++++ Given data
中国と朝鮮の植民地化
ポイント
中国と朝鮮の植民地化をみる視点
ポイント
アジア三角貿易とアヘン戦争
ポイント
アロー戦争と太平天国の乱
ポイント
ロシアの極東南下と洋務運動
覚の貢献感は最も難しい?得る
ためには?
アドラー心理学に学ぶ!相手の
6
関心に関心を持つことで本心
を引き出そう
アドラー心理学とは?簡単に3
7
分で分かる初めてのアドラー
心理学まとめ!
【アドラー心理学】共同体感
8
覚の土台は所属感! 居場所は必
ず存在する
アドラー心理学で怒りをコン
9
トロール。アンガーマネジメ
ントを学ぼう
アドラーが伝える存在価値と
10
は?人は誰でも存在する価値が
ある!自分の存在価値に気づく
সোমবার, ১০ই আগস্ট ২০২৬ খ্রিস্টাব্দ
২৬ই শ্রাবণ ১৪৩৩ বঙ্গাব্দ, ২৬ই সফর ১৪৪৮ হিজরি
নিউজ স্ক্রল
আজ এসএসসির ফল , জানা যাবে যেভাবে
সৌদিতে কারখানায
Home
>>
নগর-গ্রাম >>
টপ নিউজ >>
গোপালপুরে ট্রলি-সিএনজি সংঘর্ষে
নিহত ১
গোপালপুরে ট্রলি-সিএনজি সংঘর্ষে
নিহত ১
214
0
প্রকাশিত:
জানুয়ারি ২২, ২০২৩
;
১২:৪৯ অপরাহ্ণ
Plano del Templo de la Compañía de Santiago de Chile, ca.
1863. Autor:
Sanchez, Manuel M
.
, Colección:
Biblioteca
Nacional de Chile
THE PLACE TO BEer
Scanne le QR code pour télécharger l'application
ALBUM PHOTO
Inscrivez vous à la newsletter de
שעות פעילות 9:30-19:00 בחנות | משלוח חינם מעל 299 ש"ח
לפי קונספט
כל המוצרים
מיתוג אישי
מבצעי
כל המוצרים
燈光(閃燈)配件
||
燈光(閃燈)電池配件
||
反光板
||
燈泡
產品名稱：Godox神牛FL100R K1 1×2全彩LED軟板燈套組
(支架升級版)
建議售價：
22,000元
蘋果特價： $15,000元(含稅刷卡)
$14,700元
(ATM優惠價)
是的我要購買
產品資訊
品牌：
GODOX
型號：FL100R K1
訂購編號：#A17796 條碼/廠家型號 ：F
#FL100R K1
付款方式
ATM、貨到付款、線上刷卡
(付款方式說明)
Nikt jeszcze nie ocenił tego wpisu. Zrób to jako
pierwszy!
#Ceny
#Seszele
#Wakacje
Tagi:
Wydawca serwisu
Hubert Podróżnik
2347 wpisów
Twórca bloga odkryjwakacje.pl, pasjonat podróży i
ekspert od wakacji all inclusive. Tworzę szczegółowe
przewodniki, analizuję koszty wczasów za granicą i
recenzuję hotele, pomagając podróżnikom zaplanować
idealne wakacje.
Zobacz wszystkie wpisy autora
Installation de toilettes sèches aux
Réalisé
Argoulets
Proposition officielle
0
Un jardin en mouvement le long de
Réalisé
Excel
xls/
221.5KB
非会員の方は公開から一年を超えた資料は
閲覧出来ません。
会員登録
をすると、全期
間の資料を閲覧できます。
++++++++
**What is required**
The full set of entries must be restated exactly, with none omitted.

**Result of this task**
中国と朝鮮の植民地化
ポイント
中国と朝鮮の植民地化をみる視点
ポイント
アジア三角貿易とアヘン戦争
ポイント
アロー戦争と太平天国の乱
ポイント
ロシアの極東南下と洋務運動
覚の貢献感は最も難しい?得る
ためには?
アドラー心理学に学ぶ!相手の
6
関心に関心を持つことで本心
を引き出そう
アドラー心理学とは?簡単に3
7
分で分かる初めてのアドラー
心理学まとめ!
【アドラー心理学】共同体感
8
覚の土台は所属感! 居場所は必
ず存在する
アドラー心理学で怒りをコン
9
トロール。アンガーマネジメ
ントを学ぼう
アドラーが伝える存在価値と
10
は?人は誰でも存在する価値が
ある!自分の存在価値に気づく
সোমবার, ১০ই আগস্ট ২০২৬ খ্রিস্টাব্দ
২৬ই শ্রাবণ ১৪৩৩ বঙ্গাব্দ, ২৬ই সফর ১৪৪৮ হিজরি
নিউজ স্ক্রল
আজ এসএসসির ফল , জানা যাবে যেভাবে
সৌদিতে কারখানায
Home
>>
নগর-গ্রাম >>
টপ নিউজ >>
গোপালপুরে ট্রলি-সিএনজি সংঘর্ষে
নিহত ১
গোপালপুরে ট্রলি-সিএনজি সংঘর্ষে
নিহত ১
214
0
প্রকাশিত:
জানুয়ারি ২২, ২০২৩
;
১২:৪৯ অপরাহ্ণ
Plano del Templo de la Compañía de Santiago de Chile, ca.
1863. Autor:
Sanchez, Manuel M
.
, Colección:
Biblioteca
Nacional de Chile
THE PLACE TO BEer
Scanne le QR code pour télécharger l'application
ALBUM PHOTO
Inscrivez vous à la newsletter de
שעות פעילות 9:30-19:00 בחנות | משלוח חינם מעל 299 ש"ח
לפי קונספט
כל המוצרים
מיתוג אישי
מבצעי
כל המוצרים
燈光(閃燈)配件
||
燈光(閃燈)電池配件
||
反光板
||
燈泡
產品名稱：Godox神牛FL100R K1 1×2全彩LED軟板燈套組
(支架升級版)
建議售價：
22,000元
蘋果特價： $15,000元(含稅刷卡)
$14,700元
(ATM優惠價)
是的我要購買
產品資訊
品牌：
GODOX
型號：FL100R K1
訂購編號：#A17796 條碼/廠家型號 ：F
#FL100R K1
付款方式
ATM、貨到付款、線上刷卡
(付款方式說明)
Nikt jeszcze nie ocenił tego wpisu. Zrób to jako
pierwszy!
#Ceny
#Seszele
#Wakacje
Tagi:
Wydawca serwisu
Hubert Podróżnik
2347 wpisów
Twórca bloga odkryjwakacje.pl, pasjonat podróży i
ekspert od wakacji all inclusive. Tworzę szczegółowe
przewodniki, analizuję koszty wczasów za granicą i
recenzuję hotele, pomagając podróżnikom zaplanować
idealne wakacje.
Zobacz wszystkie wpisy autora
Installation de toilettes sèches aux
Réalisé
Argoulets
Proposition officielle
0
Un jardin en mouvement le long de
Réalisé
Excel
xls/
221.5KB
非会員の方は公開から一年を超えた資料は
閲覧出来ません。
会員登録
をすると、全期
間の資料を閲覧できます。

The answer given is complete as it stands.